*** Provided material

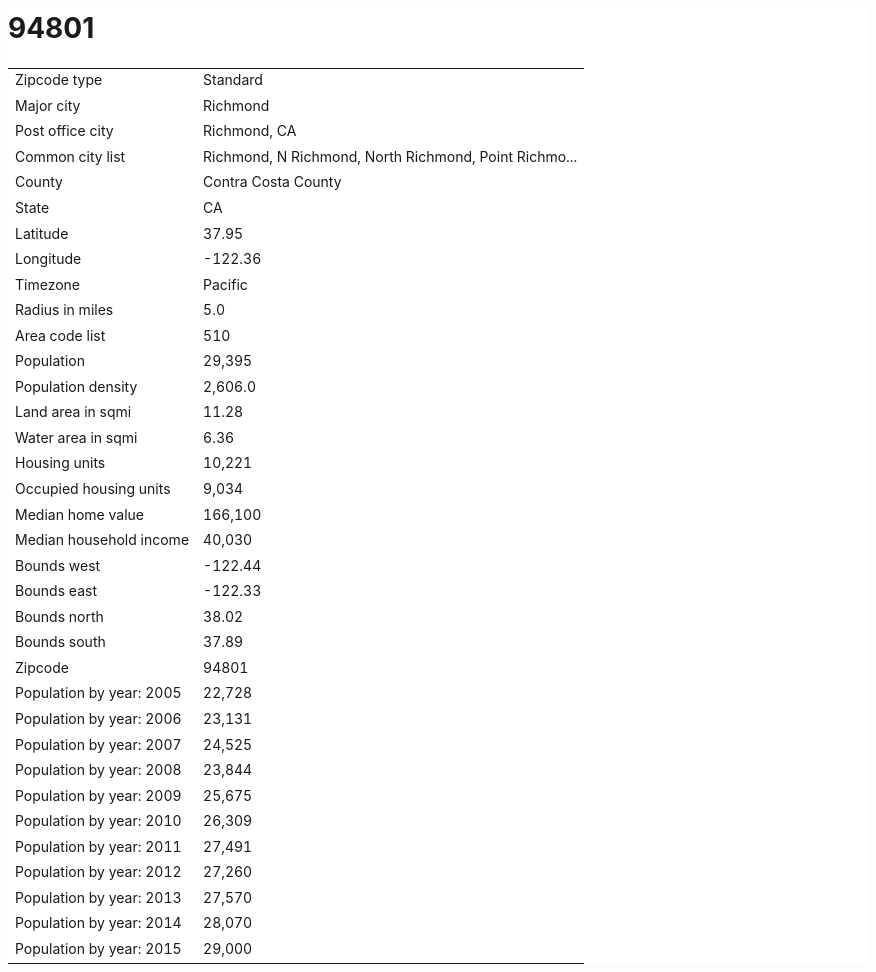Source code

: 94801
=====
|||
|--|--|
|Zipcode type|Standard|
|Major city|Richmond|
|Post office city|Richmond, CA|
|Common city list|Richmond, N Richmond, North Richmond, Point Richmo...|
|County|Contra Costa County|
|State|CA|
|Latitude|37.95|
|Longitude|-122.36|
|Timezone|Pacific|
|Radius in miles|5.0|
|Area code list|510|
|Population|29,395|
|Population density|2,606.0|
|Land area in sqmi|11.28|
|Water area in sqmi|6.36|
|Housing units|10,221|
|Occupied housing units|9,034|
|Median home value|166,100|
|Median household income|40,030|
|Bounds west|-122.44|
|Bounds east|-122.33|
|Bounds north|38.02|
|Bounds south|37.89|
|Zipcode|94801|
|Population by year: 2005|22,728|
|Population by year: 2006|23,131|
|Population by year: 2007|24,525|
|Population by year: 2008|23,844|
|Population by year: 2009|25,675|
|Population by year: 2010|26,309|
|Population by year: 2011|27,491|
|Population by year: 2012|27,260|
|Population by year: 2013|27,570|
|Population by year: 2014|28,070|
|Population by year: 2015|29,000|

******
*** Provided material

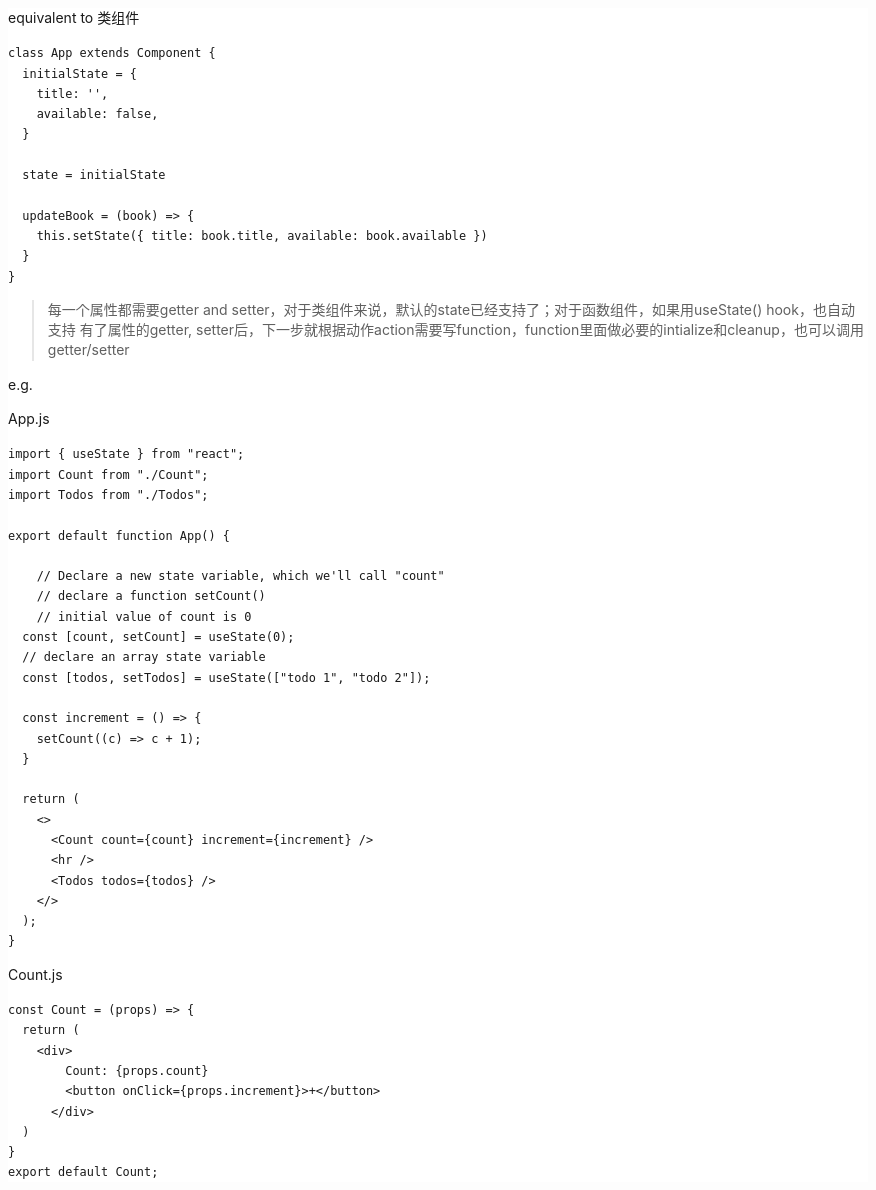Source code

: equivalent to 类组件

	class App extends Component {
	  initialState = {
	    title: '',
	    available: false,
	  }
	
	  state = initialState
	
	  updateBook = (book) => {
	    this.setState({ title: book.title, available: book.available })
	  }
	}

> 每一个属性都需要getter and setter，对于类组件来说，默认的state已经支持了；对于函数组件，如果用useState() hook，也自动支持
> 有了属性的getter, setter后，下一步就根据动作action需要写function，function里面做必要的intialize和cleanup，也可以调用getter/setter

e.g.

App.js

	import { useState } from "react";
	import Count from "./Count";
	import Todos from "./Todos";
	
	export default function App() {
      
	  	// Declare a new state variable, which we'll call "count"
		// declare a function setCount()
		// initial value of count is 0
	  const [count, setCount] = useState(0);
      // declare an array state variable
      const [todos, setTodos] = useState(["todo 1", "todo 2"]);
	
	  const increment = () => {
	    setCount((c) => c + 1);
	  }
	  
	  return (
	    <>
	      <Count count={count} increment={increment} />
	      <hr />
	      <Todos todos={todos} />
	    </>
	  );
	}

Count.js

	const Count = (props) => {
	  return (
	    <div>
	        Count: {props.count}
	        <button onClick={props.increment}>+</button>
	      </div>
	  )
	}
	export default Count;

******
*** Provided material

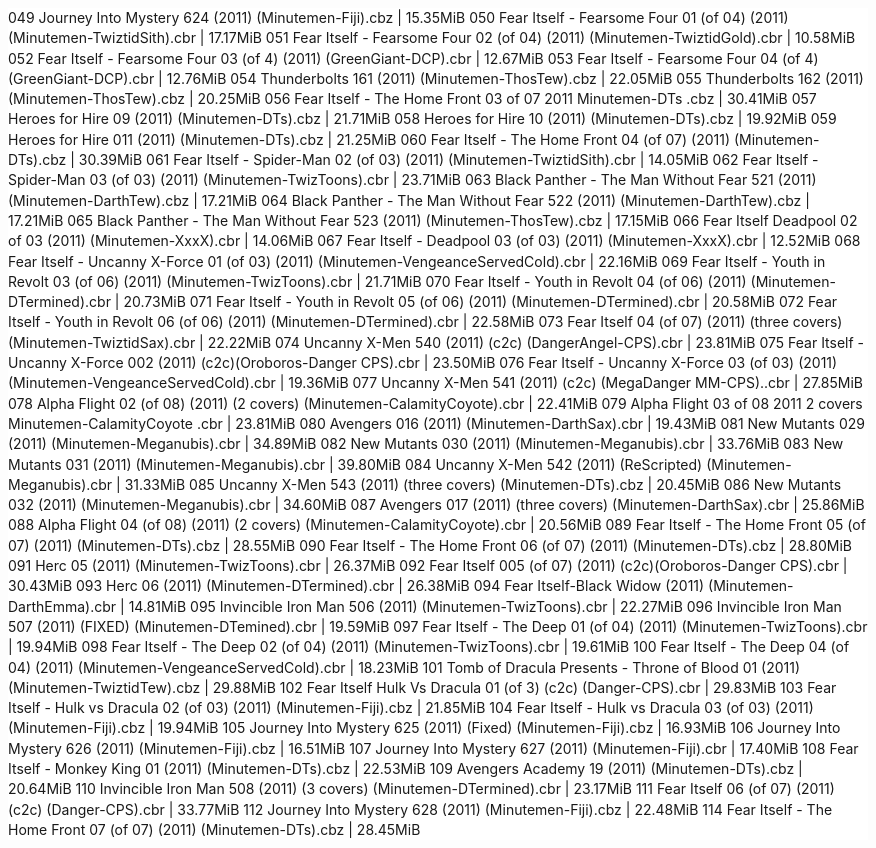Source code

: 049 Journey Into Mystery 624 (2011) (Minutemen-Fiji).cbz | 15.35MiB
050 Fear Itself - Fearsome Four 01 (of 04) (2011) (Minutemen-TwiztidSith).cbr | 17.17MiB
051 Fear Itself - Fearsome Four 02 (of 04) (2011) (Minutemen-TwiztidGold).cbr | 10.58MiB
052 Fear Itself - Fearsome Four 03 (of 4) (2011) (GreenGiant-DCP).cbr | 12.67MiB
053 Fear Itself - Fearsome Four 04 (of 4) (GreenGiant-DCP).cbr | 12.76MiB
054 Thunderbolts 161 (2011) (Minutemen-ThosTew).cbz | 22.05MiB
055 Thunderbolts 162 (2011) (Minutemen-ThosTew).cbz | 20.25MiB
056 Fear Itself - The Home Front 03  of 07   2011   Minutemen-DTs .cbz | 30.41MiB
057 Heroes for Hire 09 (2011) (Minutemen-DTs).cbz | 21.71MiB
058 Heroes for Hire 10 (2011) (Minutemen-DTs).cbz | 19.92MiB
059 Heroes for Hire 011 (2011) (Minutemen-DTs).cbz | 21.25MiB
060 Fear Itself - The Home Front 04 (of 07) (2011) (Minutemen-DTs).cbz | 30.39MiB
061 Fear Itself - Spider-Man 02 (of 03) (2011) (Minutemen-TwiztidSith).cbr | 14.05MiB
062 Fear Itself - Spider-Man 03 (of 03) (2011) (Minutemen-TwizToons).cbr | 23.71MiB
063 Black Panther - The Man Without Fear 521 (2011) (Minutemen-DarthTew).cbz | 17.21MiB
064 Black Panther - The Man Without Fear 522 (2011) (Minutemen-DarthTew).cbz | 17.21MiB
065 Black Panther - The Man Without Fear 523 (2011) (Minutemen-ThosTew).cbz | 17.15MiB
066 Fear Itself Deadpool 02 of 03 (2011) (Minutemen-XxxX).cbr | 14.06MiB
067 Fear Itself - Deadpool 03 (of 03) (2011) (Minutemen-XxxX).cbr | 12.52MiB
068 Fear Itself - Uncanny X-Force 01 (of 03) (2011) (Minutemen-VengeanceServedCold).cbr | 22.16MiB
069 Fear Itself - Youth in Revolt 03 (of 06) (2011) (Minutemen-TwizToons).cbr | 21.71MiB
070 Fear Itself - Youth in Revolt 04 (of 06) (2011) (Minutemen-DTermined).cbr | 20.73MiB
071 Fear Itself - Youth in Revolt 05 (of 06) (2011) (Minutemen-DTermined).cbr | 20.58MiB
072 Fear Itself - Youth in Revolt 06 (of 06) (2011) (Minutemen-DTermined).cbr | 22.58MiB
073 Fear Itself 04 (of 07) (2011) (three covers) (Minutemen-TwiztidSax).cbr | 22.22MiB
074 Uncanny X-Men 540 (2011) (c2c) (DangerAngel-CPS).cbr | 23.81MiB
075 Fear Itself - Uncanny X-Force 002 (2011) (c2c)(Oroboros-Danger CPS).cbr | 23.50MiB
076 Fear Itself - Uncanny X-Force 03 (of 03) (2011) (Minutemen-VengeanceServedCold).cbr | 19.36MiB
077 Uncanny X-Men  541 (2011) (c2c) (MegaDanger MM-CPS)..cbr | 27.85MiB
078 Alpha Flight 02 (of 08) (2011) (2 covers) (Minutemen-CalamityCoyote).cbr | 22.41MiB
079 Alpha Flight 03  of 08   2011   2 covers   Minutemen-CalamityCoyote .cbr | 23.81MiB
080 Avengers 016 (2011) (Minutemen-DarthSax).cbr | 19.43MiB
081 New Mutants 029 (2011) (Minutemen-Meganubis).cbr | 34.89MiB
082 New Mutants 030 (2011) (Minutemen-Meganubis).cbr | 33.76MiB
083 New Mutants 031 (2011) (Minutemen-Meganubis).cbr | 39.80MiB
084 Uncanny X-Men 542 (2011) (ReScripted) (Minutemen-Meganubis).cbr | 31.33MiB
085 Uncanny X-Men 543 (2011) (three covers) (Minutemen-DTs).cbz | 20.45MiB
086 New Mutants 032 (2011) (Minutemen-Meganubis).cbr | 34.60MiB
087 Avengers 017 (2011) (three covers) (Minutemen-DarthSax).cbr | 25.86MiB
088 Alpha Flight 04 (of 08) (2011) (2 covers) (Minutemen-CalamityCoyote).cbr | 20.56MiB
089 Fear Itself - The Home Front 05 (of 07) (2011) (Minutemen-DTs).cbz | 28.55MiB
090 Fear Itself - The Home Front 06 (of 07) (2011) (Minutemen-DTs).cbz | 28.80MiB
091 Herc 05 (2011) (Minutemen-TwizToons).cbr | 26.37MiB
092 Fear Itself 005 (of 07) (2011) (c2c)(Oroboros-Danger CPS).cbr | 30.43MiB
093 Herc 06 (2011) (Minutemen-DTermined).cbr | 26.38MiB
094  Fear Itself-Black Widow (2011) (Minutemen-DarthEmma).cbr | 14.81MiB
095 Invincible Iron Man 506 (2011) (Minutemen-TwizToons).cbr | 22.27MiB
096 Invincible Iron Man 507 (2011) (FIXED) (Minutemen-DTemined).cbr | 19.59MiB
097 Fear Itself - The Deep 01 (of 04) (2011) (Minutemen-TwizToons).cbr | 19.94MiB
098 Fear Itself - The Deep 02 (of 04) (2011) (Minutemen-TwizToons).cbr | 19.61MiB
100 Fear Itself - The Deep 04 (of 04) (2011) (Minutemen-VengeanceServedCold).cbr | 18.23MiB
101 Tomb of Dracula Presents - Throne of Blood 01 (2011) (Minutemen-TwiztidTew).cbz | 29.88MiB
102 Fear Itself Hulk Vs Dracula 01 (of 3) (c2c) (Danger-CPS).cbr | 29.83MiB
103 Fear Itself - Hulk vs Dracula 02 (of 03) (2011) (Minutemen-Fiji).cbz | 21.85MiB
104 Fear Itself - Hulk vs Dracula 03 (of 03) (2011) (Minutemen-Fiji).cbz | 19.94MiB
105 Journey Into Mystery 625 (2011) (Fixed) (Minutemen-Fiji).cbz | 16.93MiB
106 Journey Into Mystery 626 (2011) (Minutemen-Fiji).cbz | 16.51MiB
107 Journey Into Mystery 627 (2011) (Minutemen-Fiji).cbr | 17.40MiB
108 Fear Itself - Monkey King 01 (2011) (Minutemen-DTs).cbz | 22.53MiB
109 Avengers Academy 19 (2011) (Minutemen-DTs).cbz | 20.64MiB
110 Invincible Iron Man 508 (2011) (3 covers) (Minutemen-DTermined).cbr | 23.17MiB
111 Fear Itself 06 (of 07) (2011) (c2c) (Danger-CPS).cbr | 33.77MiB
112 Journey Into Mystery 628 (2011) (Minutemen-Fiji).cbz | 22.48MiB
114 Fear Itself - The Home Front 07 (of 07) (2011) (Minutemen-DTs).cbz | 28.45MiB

******

* [Your objective] Going back over the entries above, copy word for word every line from the one that has "074 Uncanny X-Men" on through the one that has "083 New Mutants".

* [Output for this exercise]
074 Uncanny X-Men 540 (2011) (c2c) (DangerAngel-CPS).cbr | 23.81MiB
075 Fear Itself - Uncanny X-Force 002 (2011) (c2c)(Oroboros-Danger CPS).cbr | 23.50MiB
076 Fear Itself - Uncanny X-Force 03 (of 03) (2011) (Minutemen-VengeanceServedCold).cbr | 19.36MiB
077 Uncanny X-Men  541 (2011) (c2c) (MegaDanger MM-CPS)..cbr | 27.85MiB
078 Alpha Flight 02 (of 08) (2011) (2 covers) (Minutemen-CalamityCoyote).cbr | 22.41MiB
079 Alpha Flight 03  of 08   2011   2 covers   Minutemen-CalamityCoyote .cbr | 23.81MiB
080 Avengers 016 (2011) (Minutemen-DarthSax).cbr | 19.43MiB
081 New Mutants 029 (2011) (Minutemen-Meganubis).cbr | 34.89MiB
082 New Mutants 030 (2011) (Minutemen-Meganubis).cbr | 33.76MiB
083 New Mutants 031 (2011) (Minutemen-Meganubis).cbr | 39.80MiB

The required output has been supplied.